The pale, mild investigator said, “That drifter girl that jumped bond on that soliciting charge four, five months back? If the prints matched, it could be a screwup in the filing system that we could catch later on.”

“I like it,” Gaffner said. Lozier had returned. He said Hardahee had pulled himself together. Gaffner said they would decide later on if they wanted an affidavit from Hardahee.

Then Gaffner swiveled his head slowly and nailed us each in turn with the yellow appraisal. “All of you listen carefully. We are engaged in foolishness. You do not have to be told to keep your mouths shut. I do not buy all of McGee’s construction. I buy enough of it to continue the idiocy he started. We are all going to remember that our man won’t get jumpy. He won’t become superstitious and fearful. Psychos are notoriously pragmatic. If a body is gone, somebody took it. He’ll wait to find out who and why, and while he is waiting he’ll make the perfectly normal and understandable moves of the alarmed husband with a missing wife. Stanger, you and Rico better get going. And after Rico is loaded and gone, Stanger, your job is find Broon for me. Lozier, wait in the hall out there while I have a word with Mr. McGee.”

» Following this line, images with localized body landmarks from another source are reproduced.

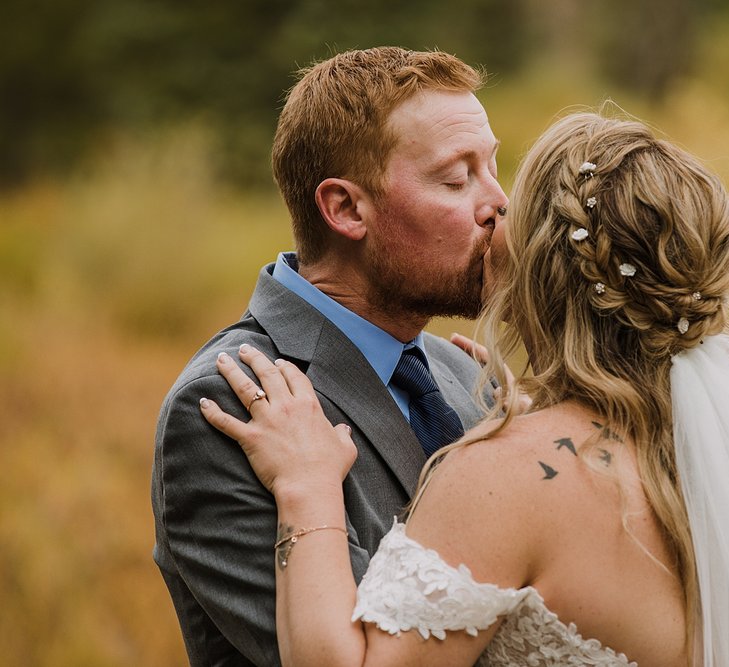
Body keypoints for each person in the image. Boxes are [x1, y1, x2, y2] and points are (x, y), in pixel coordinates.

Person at [201, 112, 729, 666]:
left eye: (510, 206)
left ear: (539, 265)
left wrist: (308, 487)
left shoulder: (505, 475)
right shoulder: (720, 461)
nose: (492, 209)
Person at [152, 47, 508, 666]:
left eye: (493, 167)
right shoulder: (228, 404)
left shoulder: (464, 375)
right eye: (457, 179)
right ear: (344, 208)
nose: (497, 204)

The table had been cleared of gear. All that remained were the overflowing ashtrays. Gaffner looked as fresh and rested as when the session had begun.

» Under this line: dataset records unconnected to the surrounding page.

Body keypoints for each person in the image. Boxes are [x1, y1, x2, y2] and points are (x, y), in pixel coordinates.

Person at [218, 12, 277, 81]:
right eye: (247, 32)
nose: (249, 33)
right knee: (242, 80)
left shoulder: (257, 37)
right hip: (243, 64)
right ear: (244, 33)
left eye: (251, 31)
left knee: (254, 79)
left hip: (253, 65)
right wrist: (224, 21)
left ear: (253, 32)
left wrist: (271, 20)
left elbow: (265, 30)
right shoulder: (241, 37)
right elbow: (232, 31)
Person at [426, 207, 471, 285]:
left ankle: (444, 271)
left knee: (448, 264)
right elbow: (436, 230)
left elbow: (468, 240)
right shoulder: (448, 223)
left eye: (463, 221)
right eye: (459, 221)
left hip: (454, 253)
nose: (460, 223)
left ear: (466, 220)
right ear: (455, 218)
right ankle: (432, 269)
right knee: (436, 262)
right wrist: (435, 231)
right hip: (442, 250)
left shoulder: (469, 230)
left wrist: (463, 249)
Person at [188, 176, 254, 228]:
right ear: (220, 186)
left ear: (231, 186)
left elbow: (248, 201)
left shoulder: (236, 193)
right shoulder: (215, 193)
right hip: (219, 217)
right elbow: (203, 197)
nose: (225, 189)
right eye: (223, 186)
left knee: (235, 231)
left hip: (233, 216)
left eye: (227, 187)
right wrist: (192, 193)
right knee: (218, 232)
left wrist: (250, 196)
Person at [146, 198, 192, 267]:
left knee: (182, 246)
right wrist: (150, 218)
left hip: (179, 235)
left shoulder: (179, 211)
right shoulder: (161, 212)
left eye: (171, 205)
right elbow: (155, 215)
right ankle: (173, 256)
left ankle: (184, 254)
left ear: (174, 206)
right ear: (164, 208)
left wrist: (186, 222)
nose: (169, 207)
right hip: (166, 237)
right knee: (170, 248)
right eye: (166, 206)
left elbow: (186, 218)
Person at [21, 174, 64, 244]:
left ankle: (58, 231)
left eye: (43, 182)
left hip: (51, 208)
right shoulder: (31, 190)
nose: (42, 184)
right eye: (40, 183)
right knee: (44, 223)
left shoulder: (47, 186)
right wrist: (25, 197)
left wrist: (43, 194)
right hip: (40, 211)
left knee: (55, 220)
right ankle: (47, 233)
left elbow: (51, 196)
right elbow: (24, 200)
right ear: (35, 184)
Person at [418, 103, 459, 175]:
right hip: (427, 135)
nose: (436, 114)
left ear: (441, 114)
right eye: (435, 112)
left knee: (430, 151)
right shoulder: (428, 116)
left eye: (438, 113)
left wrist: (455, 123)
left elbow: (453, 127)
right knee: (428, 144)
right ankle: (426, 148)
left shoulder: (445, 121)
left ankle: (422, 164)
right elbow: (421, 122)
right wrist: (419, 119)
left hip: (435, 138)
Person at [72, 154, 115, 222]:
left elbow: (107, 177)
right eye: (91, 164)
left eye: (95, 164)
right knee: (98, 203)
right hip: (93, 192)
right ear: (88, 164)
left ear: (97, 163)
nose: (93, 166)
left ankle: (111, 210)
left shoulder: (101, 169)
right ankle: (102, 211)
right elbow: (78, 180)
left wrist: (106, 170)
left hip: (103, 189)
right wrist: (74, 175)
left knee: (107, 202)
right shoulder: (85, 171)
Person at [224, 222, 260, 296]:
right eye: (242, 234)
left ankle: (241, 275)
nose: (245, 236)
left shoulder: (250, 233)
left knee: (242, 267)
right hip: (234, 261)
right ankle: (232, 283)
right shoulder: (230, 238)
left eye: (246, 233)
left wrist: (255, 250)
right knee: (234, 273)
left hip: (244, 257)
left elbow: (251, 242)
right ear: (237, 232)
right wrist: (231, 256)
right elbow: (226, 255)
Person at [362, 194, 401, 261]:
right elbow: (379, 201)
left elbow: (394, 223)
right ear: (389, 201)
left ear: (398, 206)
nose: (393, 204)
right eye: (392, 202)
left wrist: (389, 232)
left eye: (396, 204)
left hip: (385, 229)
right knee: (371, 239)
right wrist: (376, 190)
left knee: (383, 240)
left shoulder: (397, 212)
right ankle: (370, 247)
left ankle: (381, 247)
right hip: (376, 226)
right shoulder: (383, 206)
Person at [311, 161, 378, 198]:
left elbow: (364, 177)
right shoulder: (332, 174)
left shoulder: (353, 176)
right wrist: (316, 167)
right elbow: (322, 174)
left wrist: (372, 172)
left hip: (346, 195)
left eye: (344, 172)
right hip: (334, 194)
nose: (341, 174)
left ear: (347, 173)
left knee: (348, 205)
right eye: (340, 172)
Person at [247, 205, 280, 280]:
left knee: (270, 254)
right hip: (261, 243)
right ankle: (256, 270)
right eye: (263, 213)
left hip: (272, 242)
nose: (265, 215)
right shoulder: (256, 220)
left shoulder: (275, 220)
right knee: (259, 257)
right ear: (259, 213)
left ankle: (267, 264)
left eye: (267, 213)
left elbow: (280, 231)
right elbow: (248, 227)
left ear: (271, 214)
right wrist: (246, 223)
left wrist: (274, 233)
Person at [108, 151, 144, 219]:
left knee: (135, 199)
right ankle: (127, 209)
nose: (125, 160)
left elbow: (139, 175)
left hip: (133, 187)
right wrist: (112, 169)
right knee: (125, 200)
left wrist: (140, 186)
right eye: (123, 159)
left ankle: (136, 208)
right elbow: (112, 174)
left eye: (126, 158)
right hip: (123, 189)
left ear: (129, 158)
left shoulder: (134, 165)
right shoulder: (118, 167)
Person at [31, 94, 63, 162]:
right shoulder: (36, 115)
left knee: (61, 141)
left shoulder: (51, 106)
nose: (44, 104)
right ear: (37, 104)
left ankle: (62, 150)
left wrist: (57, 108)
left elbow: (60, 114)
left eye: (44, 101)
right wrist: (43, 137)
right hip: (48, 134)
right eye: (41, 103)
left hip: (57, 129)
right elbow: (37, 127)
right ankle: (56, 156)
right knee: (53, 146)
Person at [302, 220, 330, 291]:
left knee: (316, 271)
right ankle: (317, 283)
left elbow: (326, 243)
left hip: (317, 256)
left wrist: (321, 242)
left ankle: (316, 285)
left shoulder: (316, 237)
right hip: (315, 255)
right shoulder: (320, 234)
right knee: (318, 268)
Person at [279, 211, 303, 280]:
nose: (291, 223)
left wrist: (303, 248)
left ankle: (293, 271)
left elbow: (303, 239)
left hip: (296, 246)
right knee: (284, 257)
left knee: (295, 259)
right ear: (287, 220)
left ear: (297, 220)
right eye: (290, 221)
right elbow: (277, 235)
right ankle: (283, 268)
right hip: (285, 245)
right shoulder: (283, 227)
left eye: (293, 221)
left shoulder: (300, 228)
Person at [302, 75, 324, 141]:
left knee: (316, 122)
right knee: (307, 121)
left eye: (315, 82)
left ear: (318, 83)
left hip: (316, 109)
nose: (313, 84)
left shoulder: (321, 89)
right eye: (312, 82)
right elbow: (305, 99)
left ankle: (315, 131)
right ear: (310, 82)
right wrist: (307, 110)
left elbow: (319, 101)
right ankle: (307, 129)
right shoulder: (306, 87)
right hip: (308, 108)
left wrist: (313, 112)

He stood at attention and looked up into my face. “You’re the bait, of course. When the woman is not found, Miss Pearson is going to feel more and more guilty. She is going to blame herself. And so she will confess to her brother-in-law that she knew Maureen was gone and didn’t tell him. She will say that you saw Maureen leaving. Then you are the key, because you can supply the information about the body. No body, and the whole scheme is dead.”

“So he has to talk to me.”

“And he is still wondering what’s in that letter Mrs. Trescott wrote you.”

“And what he says to me, that’s what you have to know. That’s what you need so you can move. What if he decides to accept his losses, write this one off, go on from here? What if he can squeak through, assuming he is in a little financial bind?”

“As soon as the working day starts, Mr. McGee, I am going to make some confidential phone calls to some of the more important businessmen I know over here in Fort Courtney. I’ll tell them it’s just a little favor. I can say that as a matter of courtesy I was told that the Internal Revenue people are building up a case against Pike for submitting fraudulent tax returns, and it might be a good time to bail out, if they happen to be in any kind of joint venture with him. I think he might feel a lot of immediate pressure. You could provide the answers that would relieve it. I think we can hurry him along.”